Problem requirements: Rewrite the stretch of the chicken pizza crust ingredient notes from "- Eggs – Use" through "is already salty.", swapping "fragile" for "delicate".

Given passage:
Ingredients & Substitutions
Here I explain the best ingredients for my chicken pizza crust recipe, what each one does, and substitution options. For measurements, see the recipe card.
Chicken Options:
- Shredded chicken – I use this for my chicken pizza crust most often, because I think it tastes the best, so that’s what you’ll find on the recipe card! You can either make your own Instant Pot chicken breast and shred it (what I usually do), or simply buy rotisserie chicken.
- Ground chicken – Use 1 pound (16 ounces) of ground chicken. You can technically do this with any other ground meat, too. The cook time will be closer to the 20 minute mark, versus the 15-20 minute range for shredded.
- Canned chicken – Use 3/4 pound (12 ounces) of pre-cooked canned chicken, which is the same amount as you’d use for fresh shredded chicken. Make sure to drain and dry well before mixing with the other ingredients.
Everything Else:
- Parmesan Cheese – I’ve made this chicken crust pizza with pre-grated parm as well as grated fresh, and don’t notice much difference. Other cheeses, such as mozzarella, can also work, but I find that parmesan makes the sturdiest crust due to its low moisture.
- Garlic – I use fresh minced garlic, but 1 teaspoon of jarred minced garlic or 1/4 teaspoon garlic powder will work. Sometimes I add a teaspoon of Italian seasoning for extra flavor.
- Eggs – Use room temperature eggs for best results. Egg substitutes work okay, but the crust will be more fragile.
- Sea Salt – Just a little, since the cheese is already salty.
These ingredients are just for the crust itself. You can add any toppings you want — again, see my topping ideas below!

How To Make Chicken Crust Pizza
I have step-by-step photos here to help you visualize the recipe. For full instructions with amounts and temperatures, see the recipe card.
- Mix the crust. In a large bowl, combine the chicken, cheese, garlic, and salt. Whisk the eggs lightly, then mix well into the chicken mixture.

Entries shown:
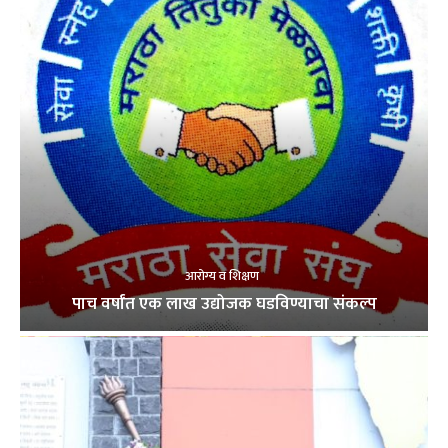
आरोग्य व शिक्षण
पाच वर्षांत एक लाख उद्योजक घडविण्याचा संकल्प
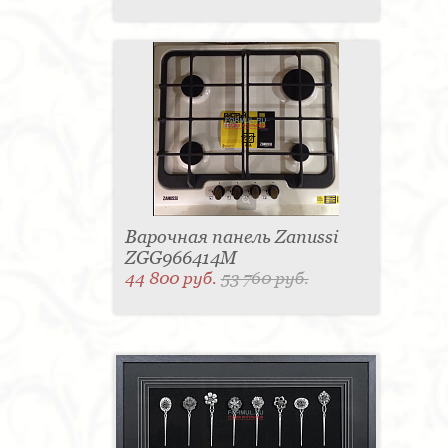
Варочная панель Zanussi
ZGG966414M
44 800 руб.
53 760 руб.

Final answer:
- Eggs – Use room temperature eggs for best results. Egg substitutes work okay, but the crust will be more delicate.
- Sea Salt – Just a little, since the cheese is already salty.